Complément d’information

Plus de 3 000 personnes - dont des adivasis, des insurgés maoïstes, des membres des forces de sécurité et des membres d'une milice civile soutenue par l’État, connue sous le nom de Salwa Judum - ont été tuées au cours des six dernières années de l'insurrection au Chhattisgarh. Au moins 35 000 adivasis restent déplacés du fait du soulèvement maoïste et des opérations visant à combattre celui-ci. Toutes les forces armées en activité dans cette zone, qu’il s’agisse des forces de sécurité, des milices civiles ou des maoïstes, ont porté atteinte aux lois en relation avec les droits humains.

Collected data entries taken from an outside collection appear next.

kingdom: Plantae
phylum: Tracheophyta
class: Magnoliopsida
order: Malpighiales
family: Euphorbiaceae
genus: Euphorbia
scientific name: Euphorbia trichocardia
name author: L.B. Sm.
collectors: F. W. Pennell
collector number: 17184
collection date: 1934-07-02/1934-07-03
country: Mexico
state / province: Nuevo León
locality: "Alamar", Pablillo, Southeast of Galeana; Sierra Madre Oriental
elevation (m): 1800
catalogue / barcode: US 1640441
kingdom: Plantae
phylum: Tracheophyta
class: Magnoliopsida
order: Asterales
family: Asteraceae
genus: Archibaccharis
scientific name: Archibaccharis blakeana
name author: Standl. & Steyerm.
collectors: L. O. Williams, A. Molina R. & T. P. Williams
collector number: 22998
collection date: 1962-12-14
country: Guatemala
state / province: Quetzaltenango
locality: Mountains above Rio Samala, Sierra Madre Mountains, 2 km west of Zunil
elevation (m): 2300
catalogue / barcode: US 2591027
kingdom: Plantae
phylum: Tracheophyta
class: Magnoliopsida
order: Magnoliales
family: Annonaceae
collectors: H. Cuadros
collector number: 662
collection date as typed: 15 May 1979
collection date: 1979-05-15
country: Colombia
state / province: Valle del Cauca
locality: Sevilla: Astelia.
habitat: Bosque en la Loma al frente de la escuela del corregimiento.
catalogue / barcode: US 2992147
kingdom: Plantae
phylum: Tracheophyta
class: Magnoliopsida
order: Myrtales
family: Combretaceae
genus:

Un certain nombre de militants politiques et de défenseurs des droits sociaux et des droits humains du Chhattisgarh ont été incarcérés pour avoir attiré l'attention sur la situation des droits humains. Parmi eux figurent Binayak Sen de la PUCL, et Kartam Joga, un responsable adivasi du Parti communiste indien, tous deux considérés comme des prisonniers d’opinion par Amnesty International. Binayak Sen a passé plus de deux ans en prison et a été libéré sous caution par la Cour suprême indienne en avril 2011, après avoir été déclaré coupable de sédition et condamné à la réclusion à perpétuité par une juridiction inférieure. Kartam Joga se trouve toujours derrière les barreaux.

En juillet 2011, la Cour suprême indienne, se prononçant sur deux recours formés par Kartam Joga et d’autres personnes, a ordonné aux autorités de l’État de démanteler toutes les milices civiles antimaoïstes. Les autorités ont alors promulgué une ordonnance afin que tous les miliciens soient intégrés à la police de l'État en tant qu’agents de la police spéciale.